* _Problem to solve_
Go through the entries below line by line and tally those holding "left"; write only the tally.

* _Data_
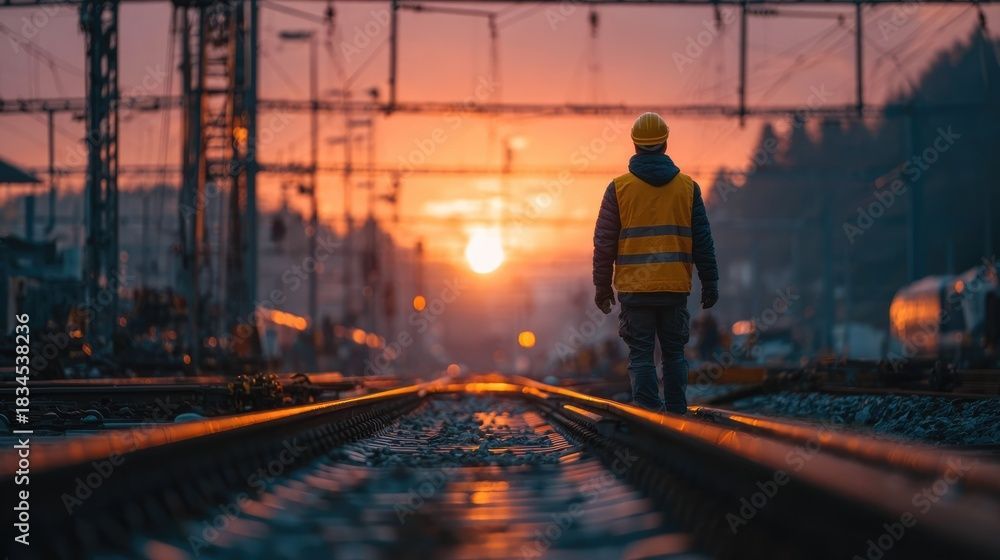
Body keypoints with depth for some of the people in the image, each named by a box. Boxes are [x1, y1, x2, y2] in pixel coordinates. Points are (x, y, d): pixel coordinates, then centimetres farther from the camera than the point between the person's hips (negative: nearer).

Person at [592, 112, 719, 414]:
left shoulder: (619, 187, -1)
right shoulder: (687, 187, 4)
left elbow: (604, 242, -1)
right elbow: (702, 241, 4)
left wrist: (602, 286, 7)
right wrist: (710, 283, 10)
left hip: (634, 288, -2)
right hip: (675, 287, 2)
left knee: (641, 356, 0)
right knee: (674, 354, 13)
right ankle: (677, 415, 14)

* _Response to this task_
5